TensorFlow layer for Vietoris-Rips persistence#

Since:

GUDHI 3.6.0
License:

MIT
Requires:

TensorFlow

We provide TensorFlow 2 models that can handle automatic differentiation for the computation of persistence diagrams from complexes available in the Gudhi library. This includes simplex trees, cubical complexes and Vietoris-Rips complexes. Detailed example on how to use these layers in practice are available in the following notebook. Note that even if TensorFlow GPU is enabled, all internal computations using Gudhi will be done on CPU.

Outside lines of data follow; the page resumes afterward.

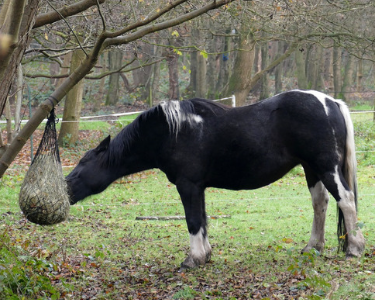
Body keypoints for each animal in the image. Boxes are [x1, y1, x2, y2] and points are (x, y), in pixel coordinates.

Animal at [66, 89, 366, 270]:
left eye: (80, 168)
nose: (65, 190)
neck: (174, 131)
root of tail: (331, 102)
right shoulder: (198, 187)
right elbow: (202, 219)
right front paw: (205, 255)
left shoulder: (188, 185)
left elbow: (193, 220)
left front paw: (193, 259)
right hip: (311, 169)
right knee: (320, 203)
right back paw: (313, 247)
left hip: (325, 168)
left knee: (346, 200)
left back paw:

Example of gradient computed from Vietoris-Rips persistence#

from gudhi.tensorflow import RipsLayer
import tensorflow as tf

X = tf.Variable([[1.,1.],[2.,2.]], dtype=tf.float32, trainable=True)
rl = RipsLayer(maximum_edge_length=2., homology_dimensions=[0])

with tf.GradientTape() as tape:
    dgm = rl.call(X)[0][0]
    loss = tf.math.reduce_sum(tf.square(.5*(dgm[:,1]-dgm[:,0])))

grads = tape.gradient(loss, [X])
print(grads[0].numpy())

[[-0.5 -0.5]
 [ 0.5  0.5]]

Documentation for RipsLayer#

class gudhi.tensorflow.RipsLayer[source]#

Bases: Layer

TensorFlow layer for computing Rips persistence out of a point cloud

__init__(homology_dimensions, maximum_edge_length=inf, min_persistence=None, homology_coeff_field=11, **kwargs)[source]#

Constructor for the RipsLayer class

Parameters:

  • maximum_edge_length (float) – maximum edge length for the Rips complex

  • homology_dimensions (List[int]) – list of homology dimensions

  • min_persistence (List[float]) – minimum distance-to-diagonal of the points in the output persistence diagrams (default None, in which case 0. is used for all dimensions)

  • homology_coeff_field (int) – homology field coefficient. Must be a prime number. Default value is 11. Max is 46337.

call(X)[source]#

Compute Rips persistence diagram associated to a point cloud

Parameters:

X (TensorFlow variable) – point cloud of shape [number of points, number of dimensions]

Returns:

List of Rips persistence diagrams. The length of this list is the same than that of dimensions, i.e., there is one persistence diagram per homology dimension provided in the input list dimensions. Moreover, the finite and essential parts of the persistence diagrams are provided separately: each element of this list is a tuple of size two that contains the finite and essential parts of the corresponding persistence diagram, of shapes [num_finite_points, 2] and [num_essential_points, 1] respectively

Return type:

List[Tuple[tf.Tensor,tf.Tensor]]